Für mich handelt es sich bei dieser Aufnahme um einen großartigen Livemitschnitt aus der Wiener Volksoper. Der Dirigent und das Orchester setzen rhytmische und'melodische Akzente, die zu keinem Zeitpunkt die Operette auf das musikalische Schlagerniveau des EMI Querschnittes abrutschen lassen. Die Sänger sind großartig, die Gesamtaufnahme ist musikalisch frech, frivol und kurzweilig.
Das Klatschen des Publikums zwischendurch hätte man durchaus noch herausschneiden können, vielleicht wirkt der Chor manchmal auch etwas zu laut und schrill.
Gott sei dank wurde allerdings diese Gesamtaufnahme nicht
langatmigen und lästigen Zwischentexten versehen.
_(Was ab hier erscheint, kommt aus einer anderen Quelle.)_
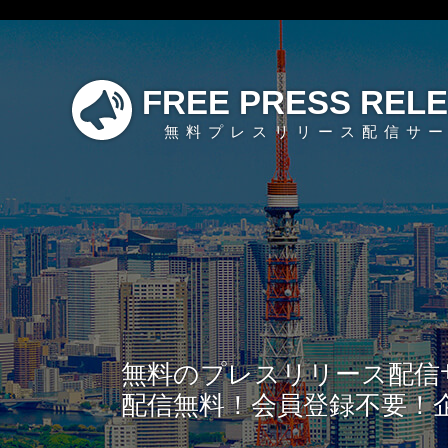
FREE PRESS REL
無料プレスリリース配信サ
無料のプレスリリース配信
配信無料！会員登録不要！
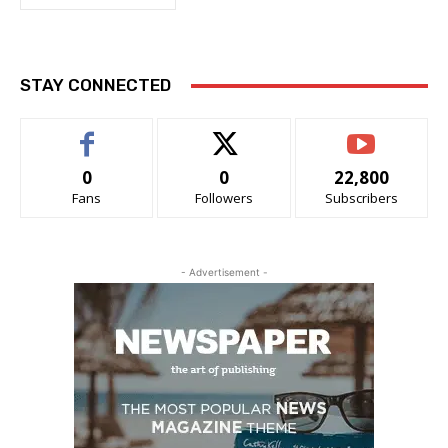
STAY CONNECTED
0
0
22,800
Fans
Followers
Subscribers
- Advertisement -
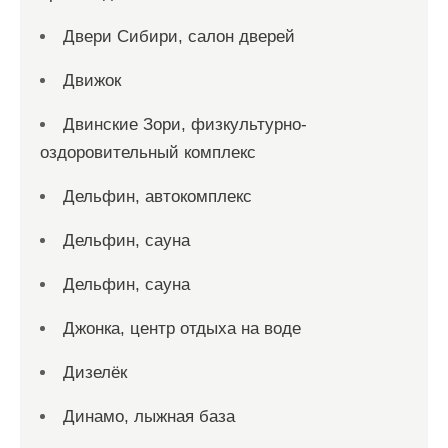
Двери Сибири, салон дверей
Движок
Двинские Зори, физкультурно-
оздоровительный комплекс
Дельфин, автокомплекс
Дельфин, сауна
Дельфин, сауна
Джонка, центр отдыха на воде
Дизелёк
Динамо, лыжная база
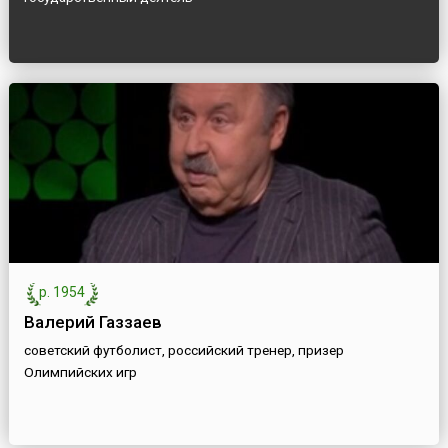
р. 1954
Валерий Газзаев
советский футболист, российский тренер, призер
Олимпийских игр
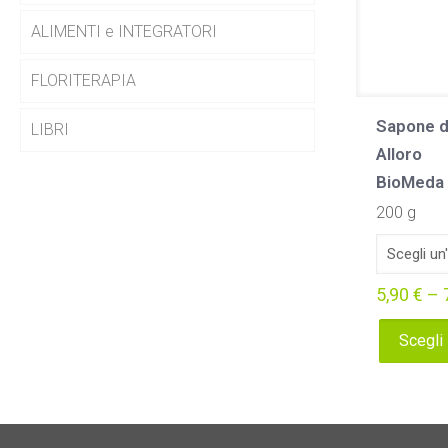
ALIMENTI e INTEGRATORI
FLORITERAPIA
Sapone di
LIBRI
Alloro
BioMeda
200 g
5,90
€
–
Scegli
Questo
prodotto
ha
più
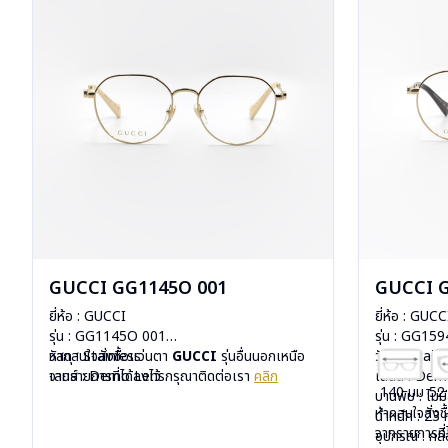
GUCCI GG1145O 001
GUCCI 
ยี่ห้อ : GUCCI
ยี่ห้อ : GUCC
รุ่น : GG1145O 001
รุ่น : GG15
วัสดุ : Stainless
หากสนใจสั่งชื้อแว่นตา
GUCCI
รุ่นอื่นนอกเหนือ
วัสดุ : Stain
เลนส์ : Demo Lens
จากรายการที่ได้ลงไว้ กรุณาติดต่อเรา
คลิก
เลนส์ : De
140 มม
52
บานพับ : ไม่มีสปริง
บานพับ : ไม่ม
หากสนใจสั่งช
น้ำหนัก : 21 กรัม
น้ำหนัก : 23 
จากรายการที่
อุปกรณ์ : กล่องแว่น, ผ้าเช็ดแว่น
อุปกรณ์ : กล่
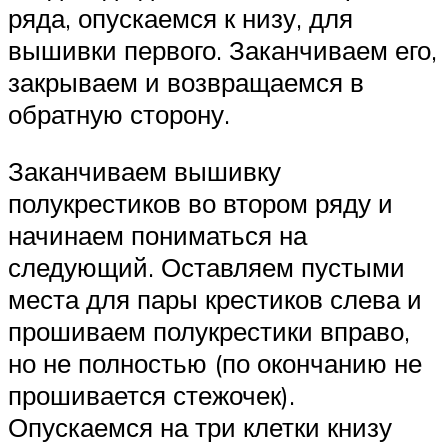
ряда, опускаемся к низу, для
вышивки первого. Заканчиваем его,
закрываем и возвращаемся в
обратную сторону.
Заканчиваем вышивку
полукрестиков во втором ряду и
начинаем пониматься на
следующий. Оставляем пустыми
места для пары крестиков слева и
прошиваем полукрестики вправо,
но не полностью (по окончанию не
прошивается стежочек).
Опускаемся на три клетки книзу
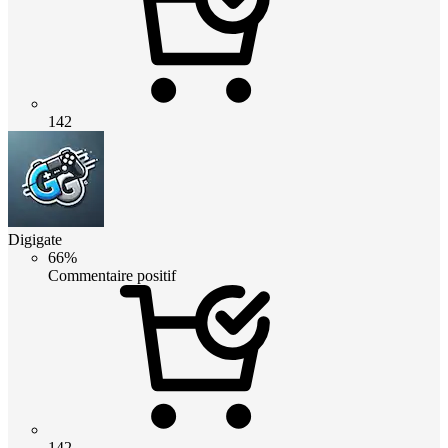
142
Digigate
66%
Commentaire positif
142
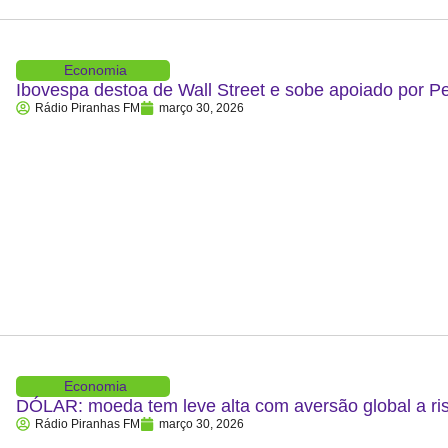
Economia
Ibovespa destoa de Wall Street e sobe apoiado por P
Rádio Piranhas FM
março 30, 2026
Economia
DÓLAR: moeda tem leve alta com aversão global a ris
Rádio Piranhas FM
março 30, 2026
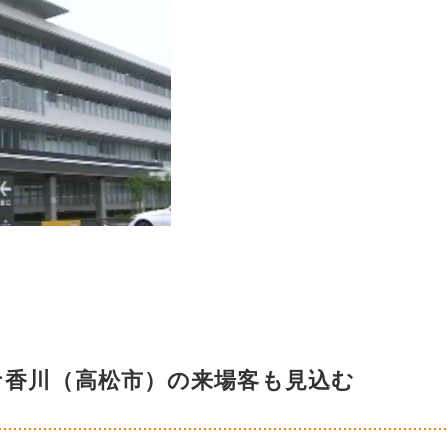
ナ香川（高松市）の来場客も見込む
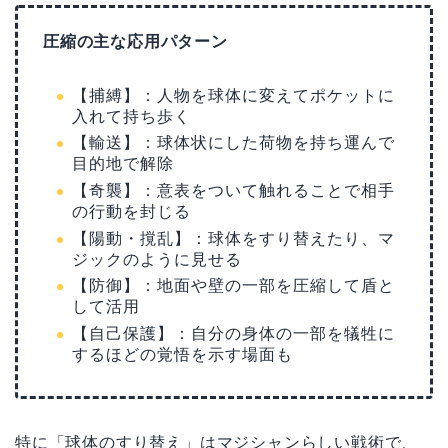
圧縮の主な応用パターン
【捕縛】：人物を球体に変えてポケットに
入れて持ち歩く
【輸送】：球体状にした荷物を持ち運んで
目的地で解除
【奇襲】：意表をついて触れることで相手
の行動を封じる
【陽動・撹乱】：球体をすり替えたり、マ
ジックのように見せる
【防御】：地面や壁の一部を圧縮して盾と
して活用
【自己保護】：自分の身体の一部を犠牲に
するほどの覚悟を示す場面も
特に「球体のすり替え」はマジシャンらしい戦術で、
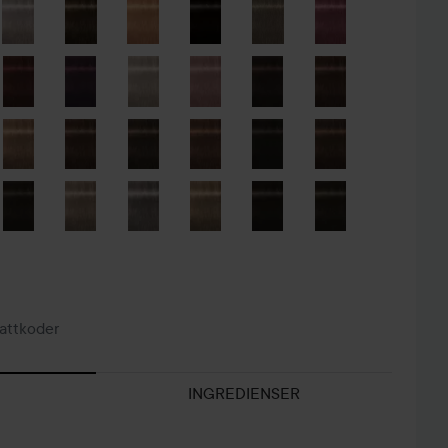
attkoder
INGREDIENSER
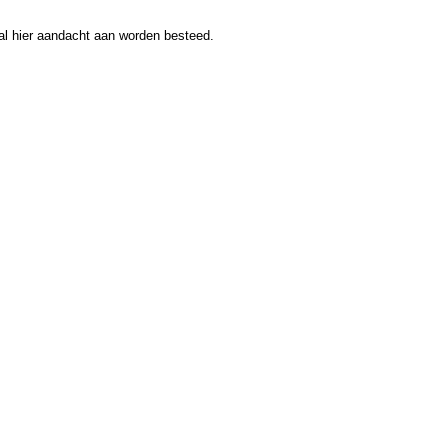
al hier aandacht aan worden besteed.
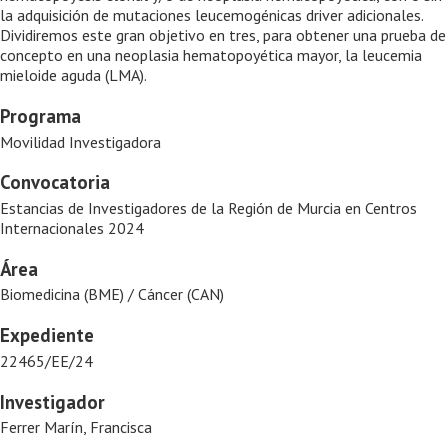
la adquisición de mutaciones leucemogénicas driver adicionales.
Dividiremos este gran objetivo en tres, para obtener una prueba de
concepto en una neoplasia hematopoyética mayor, la leucemia
mieloide aguda (LMA).
Programa
Movilidad Investigadora
Convocatoria
Estancias de Investigadores de la Región de Murcia en Centros
Internacionales 2024
Área
Biomedicina (BME) / Cáncer (CAN)
Expediente
22465/EE/24
Investigador
Ferrer Marín, Francisca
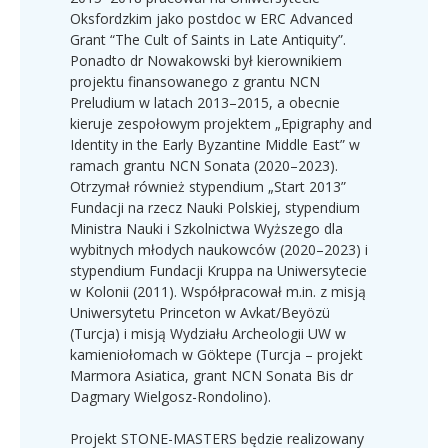
Oksfordzkim jako postdoc w ERC Advanced
Grant “The Cult of Saints in Late Antiquity”.
Ponadto dr Nowakowski był kierownikiem
projektu finansowanego z grantu NCN
Preludium w latach 2013–2015, a obecnie
kieruje zespołowym projektem „Epigraphy and
Identity in the Early Byzantine Middle East” w
ramach grantu NCN Sonata (2020–2023).
Otrzymał również stypendium „Start 2013”
Fundacji na rzecz Nauki Polskiej, stypendium
Ministra Nauki i Szkolnictwa Wyższego dla
wybitnych młodych naukowców (2020–2023) i
stypendium Fundacji Kruppa na Uniwersytecie
w Kolonii (2011). Współpracował m.in. z misją
Uniwersytetu Princeton w Avkat/Beyözü
(Turcja) i misją Wydziału Archeologii UW w
kamieniołomach w Göktepe (Turcja – projekt
Marmora Asiatica, grant NCN Sonata Bis dr
Dagmary Wielgosz-Rondolino).
Projekt STONE-MASTERS będzie realizowany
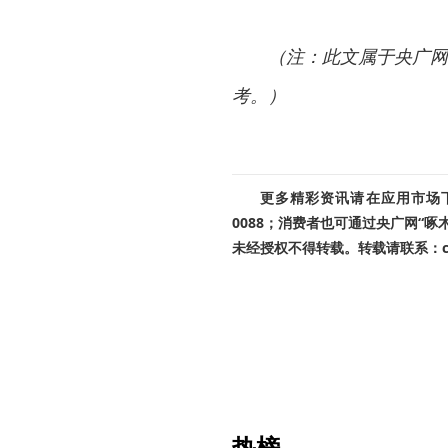
（注：此文属于央广网
考。）
更多精彩资讯请在应用市场下载
0088；消费者也可通过央广网“
未经授权不得转载。转载请联系：cnr
热榜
Das Vermitteln der Frechheit, Frivolität und der Erotik dieser Operette wurde allein der Musikalität überlassen-Großartig!
Ich finde es allerdings schade, dass man sich nicht gleich zu der Produktion einer DVD entschlossen hat. Ich habe die Aufführung vergangenes Jahr zweimal in der Volksoper gesehen und war auch von dem großartigen Bühnenbild begeistert.
Trotzdem möchte ich diese Gesamtaufnahme allen Operettenfreunden und denen, die es noch werden möchten, absolut empfehlen. Besser gehts nicht!